Duties and Responsibilities
  • Provide in home face-to-face case management services to vulnerable and members at risk for unnecessary emergency room utilization and avoidable hospitalizations;
  • Perform comprehensive assessments to evaluate member's medical, social and behavioral needs while identifying member/family strengths, health behaviors, social determinants of health, barriers, and resources;
  • Develop a strong collaborative relationship with the AbsoluteCARE Transitional Care Manager to actively manage the member during the 30 - 45 days post discharge;
  • Extend care plan interventions in the home and ensure timely follow-up at 48 hours, and 7 - 14 days post discharge;
  • Creatively approach problems, uses out of the box thinking with solutions-oriented behavior and utilize all available resources to overcome barriers, address social determinants of health, improve health literacy and patient engagement;
  • Communicate, participate and act as an extension of the AbsoluteCARE multi-disciplinary team comprised of primary care providers, care managers, transitional care managers, social workers, registered dietitians, pharmacists, behavioral health clinicians, medical assistants and outreach workers;
  • Collaborate with inpatient facility teams comprised of hospitalists, case managers, discharge planners, social workers, charge and staff nurses and with AbsoluteCARE's multi-disciplinary team to facilitate post discharge instructions and treatment in the home;
  • Coordinate with inpatient facility care teams, AbsoluteCARE multi-disciplinary team, patient, family, and caregivers to help resolve barriers to care and transition member back to AbsoluteCARE's Ambulatory Care ICU - Patient Centered Medical Home Center;
  • Intervene prior to or at time of condition exacerbation or decline in medical and/or behavioral health to help members appropriately utilize healthcare services - the right place, at the right time for the right condition and intensity of service needed to avoid unnecessary emergency room visits and avoidable hospitalizations;
  • Establish & maintain strong collaborative working relationships with inpatient facilities and community care organizations like home health agencies, social services and hold meetings with these entities regarding AbsoluteCARE population needs;
  • Advocate on member/family's behalf and support engagement through warm handoffs and timely, relevant and proactive communication;
  • Meet deadlines and manages competing priorities;
  • Other duties as required.

Qualifications
  • Registered Nurse with 3 + years related case management experience, with 3 + years of diverse clinical background in >2 care settings (hospital, SNF, home health, rehab etc.);
  • Home Health, Psychiatric and Substance Use Disorder experience helpful;
  • Bachelors with case management certification preferred;
  • Excellent communication and leadership skills;
  • Self-starter with great organizational skills and attention to detail;
  • Experience with analyzing and leveraging the reporting capabilities of Electronic Medical Records;
  • Extensive knowledge of city's population, geography, and resources;
  • Experience working with high risk and medically complex patients with multiple comorbidities;
  • Effectively adapt to a complex, fast-paced, and results-oriented environment;
  • Working knowledge of Microsoft Office Suite (Word, Outlook, PowerPoint, and Excel);
  • Handle confidential health care information following all HIPAA guidelines.

Company Description

AbsoluteCARE provides comprehensive primary health care to adolescents (16 years and older) and adult patients.
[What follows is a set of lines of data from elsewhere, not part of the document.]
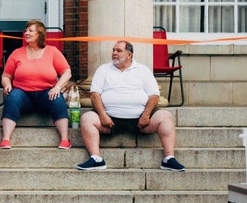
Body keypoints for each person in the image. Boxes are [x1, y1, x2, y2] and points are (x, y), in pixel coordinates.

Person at [75, 39, 184, 172]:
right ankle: (96, 159)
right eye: (113, 50)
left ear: (129, 55)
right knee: (87, 118)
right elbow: (94, 94)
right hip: (109, 119)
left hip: (141, 119)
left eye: (119, 50)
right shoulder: (103, 69)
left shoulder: (142, 70)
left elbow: (154, 95)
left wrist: (146, 115)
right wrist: (103, 115)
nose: (114, 53)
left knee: (166, 116)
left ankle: (169, 159)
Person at [0, 20, 72, 150]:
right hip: (23, 95)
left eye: (30, 30)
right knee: (13, 96)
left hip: (46, 94)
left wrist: (57, 87)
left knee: (57, 98)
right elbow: (6, 75)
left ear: (40, 34)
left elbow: (67, 72)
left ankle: (65, 139)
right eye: (26, 30)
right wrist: (7, 85)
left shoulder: (52, 51)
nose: (26, 33)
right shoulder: (17, 53)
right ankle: (5, 139)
Our comprehensive approach is specifically geared towards care for health, wellness and prevention. Our practice specializes in the management of chronic conditions such as diabetes, hypertension, COPD, heart disease, congestive heart failure and asthma.

We aim for the highest quality and most cost effective medical and wellness care in a private setting that offers comprehensive medical, laboratory, pharmacy, radiology, nutrition, educational and support services. AbsoluteCARE provides Compassionate, Confidential, Comprehensive and Culturally-Effective Care for Patients and their Families.